- [Objective]
Convert the lines below into a numbered list, leaving out any blank lines.

- [Rows from a dataset]
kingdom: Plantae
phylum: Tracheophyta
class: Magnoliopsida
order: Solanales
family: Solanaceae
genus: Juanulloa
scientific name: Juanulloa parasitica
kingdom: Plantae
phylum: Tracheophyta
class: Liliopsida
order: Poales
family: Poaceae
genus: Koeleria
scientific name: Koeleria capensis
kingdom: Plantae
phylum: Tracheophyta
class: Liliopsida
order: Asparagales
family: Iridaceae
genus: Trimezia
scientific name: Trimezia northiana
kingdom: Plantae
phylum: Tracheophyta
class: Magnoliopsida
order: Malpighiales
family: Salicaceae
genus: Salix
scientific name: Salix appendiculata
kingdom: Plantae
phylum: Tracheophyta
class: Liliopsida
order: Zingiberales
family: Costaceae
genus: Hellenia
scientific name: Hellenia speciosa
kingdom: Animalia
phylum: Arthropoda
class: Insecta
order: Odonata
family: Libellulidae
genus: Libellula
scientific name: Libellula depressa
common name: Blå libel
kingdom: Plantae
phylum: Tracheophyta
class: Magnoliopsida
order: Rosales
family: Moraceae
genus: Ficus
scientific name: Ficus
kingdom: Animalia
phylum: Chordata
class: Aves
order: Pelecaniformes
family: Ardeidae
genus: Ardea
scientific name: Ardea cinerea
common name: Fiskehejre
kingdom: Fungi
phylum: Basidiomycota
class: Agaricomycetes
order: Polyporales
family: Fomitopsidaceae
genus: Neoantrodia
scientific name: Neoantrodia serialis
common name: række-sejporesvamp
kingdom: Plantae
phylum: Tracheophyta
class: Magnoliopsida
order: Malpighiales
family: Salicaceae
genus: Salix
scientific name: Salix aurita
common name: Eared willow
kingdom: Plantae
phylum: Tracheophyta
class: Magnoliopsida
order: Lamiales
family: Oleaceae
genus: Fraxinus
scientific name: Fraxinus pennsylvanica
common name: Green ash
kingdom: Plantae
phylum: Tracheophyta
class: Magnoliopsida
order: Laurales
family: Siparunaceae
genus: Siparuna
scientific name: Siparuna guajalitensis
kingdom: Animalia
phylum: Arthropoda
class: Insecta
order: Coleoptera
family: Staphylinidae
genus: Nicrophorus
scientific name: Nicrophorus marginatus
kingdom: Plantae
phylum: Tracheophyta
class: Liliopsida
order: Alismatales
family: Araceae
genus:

- [Answer below]
1. kingdom: Plantae
2. phylum: Tracheophyta
3. class: Magnoliopsida
4. order: Solanales
5. family: Solanaceae
6. genus: Juanulloa
7. scientific name: Juanulloa parasitica
8. kingdom: Plantae
9. phylum: Tracheophyta
10. class: Liliopsida
11. order: Poales
12. family: Poaceae
13. genus: Koeleria
14. scientific name: Koeleria capensis
15. kingdom: Plantae
16. phylum: Tracheophyta
17. class: Liliopsida
18. order: Asparagales
19. family: Iridaceae
20. genus: Trimezia
21. scientific name: Trimezia northiana
22. kingdom: Plantae
23. phylum: Tracheophyta
24. class: Magnoliopsida
25. order: Malpighiales
26. family: Salicaceae
27. genus: Salix
28. scientific name: Salix appendiculata
29. kingdom: Plantae
30. phylum: Tracheophyta
31. class: Liliopsida
32. order: Zingiberales
33. family: Costaceae
34. genus: Hellenia
35. scientific name: Hellenia speciosa
36. kingdom: Animalia
37. phylum: Arthropoda
38. class: Insecta
39. order: Odonata
40. family: Libellulidae
41. genus: Libellula
42. scientific name: Libellula depressa
43. common name: Blå libel
44. kingdom: Plantae
45. phylum: Tracheophyta
46. class: Magnoliopsida
47. order: Rosales
48. family: Moraceae
49. genus: Ficus
50. scientific name: Ficus
51. kingdom: Animalia
52. phylum: Chordata
53. class: Aves
54. order: Pelecaniformes
55. family: Ardeidae
56. genus: Ardea
57. scientific name: Ardea cinerea
58. common name: Fiskehejre
59. kingdom: Fungi
60. phylum: Basidiomycota
61. class: Agaricomycetes
62. order: Polyporales
63. family: Fomitopsidaceae
64. genus: Neoantrodia
65. scientific name: Neoantrodia serialis
66. common name: række-sejporesvamp
67. kingdom: Plantae
68. phylum: Tracheophyta
69. class: Magnoliopsida
70. order: Malpighiales
71. family: Salicaceae
72. genus: Salix
73. scientific name: Salix aurita
74. common name: Eared willow
75. kingdom: Plantae
76. phylum: Tracheophyta
77. class: Magnoliopsida
78. order: Lamiales
79. family: Oleaceae
80. genus: Fraxinus
81. scientific name: Fraxinus pennsylvanica
82. common name: Green ash
83. kingdom: Plantae
84. phylum: Tracheophyta
85. class: Magnoliopsida
86. order: Laurales
87. family: Siparunaceae
88. genus: Siparuna
89. scientific name: Siparuna guajalitensis
90. kingdom: Animalia
91. phylum: Arthropoda
92. class: Insecta
93. order: Coleoptera
94. family: Staphylinidae
95. genus: Nicrophorus
96. scientific name: Nicrophorus marginatus
97. kingdom: Plantae
98. phylum: Tracheophyta
99. class: Liliopsida
100. order: Alismatales
101. family: Araceae
102. genus:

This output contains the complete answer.